Lars von Trier is one of the most controversial filmmakers we have today. Infamous for creating trouble at Cannes every time he visits the festival, he also believes that he is the greatest director on the planet. I find his arrogance amusing, and perfectly in sync with his cinema. One of the founders of Dogme 95 movement (would discuss it later), von Trier is the compulsive rebel, and a genius at doing what he does.

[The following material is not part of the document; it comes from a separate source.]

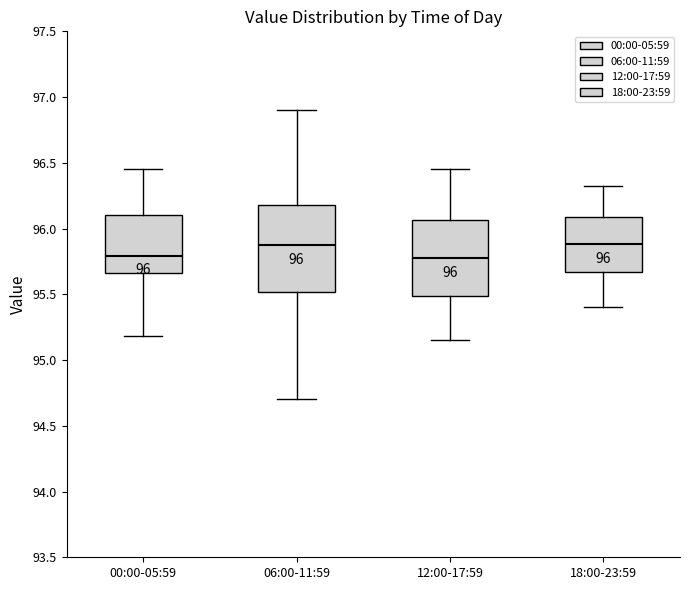

Which box is the tallest, from its lower edge to its upper edge?

06:00-11:59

I have watched only four of the fourteen feature films he has made till date (the last being ‘Melancholia’ (2011) that I’m eagerly awaiting). But that has been sufficient to make me understand the voice of this filmmaker. It is outrageous, and shocking, but most importantly, it is still profound. He is not one of those who indulge in sex and violence just for the sake of it, though the degree to which he goes is still open to debate. Even his most vehement critics would agree that he very well knows how to wrap his sensational content with relevant philosophical subtext. Even his extremely disturbing ‘Antichrist’ (2009) has so much to convey, as is evident by this wonderful essay on the movie.
But with ‘Breaking the Waves’ von Trier has created an everlasting masterpiece. Less disturbing than his other works, easier to watch despite its 150 minute running time, this film is one of the most profound expressions of love and faith on cinema. It is not even reasonable to start the discussion on its craft and performances, which might go on and on. Two things to mention, though: Martin Scorsese and Roger Ebert consider ‘Breaking the Waves’ as one of the ten best films of its decade. And the camerawork and editing of this movie has just given me the cinematic expression I was looking for one of my own works. Spending hours into its study is going to be a fulfilling exercise.
And for all you film buffs out there, ‘Breaking the Waves’ is my proud recommendation as a must watch. It is brutal, and harsh, and it is beautiful.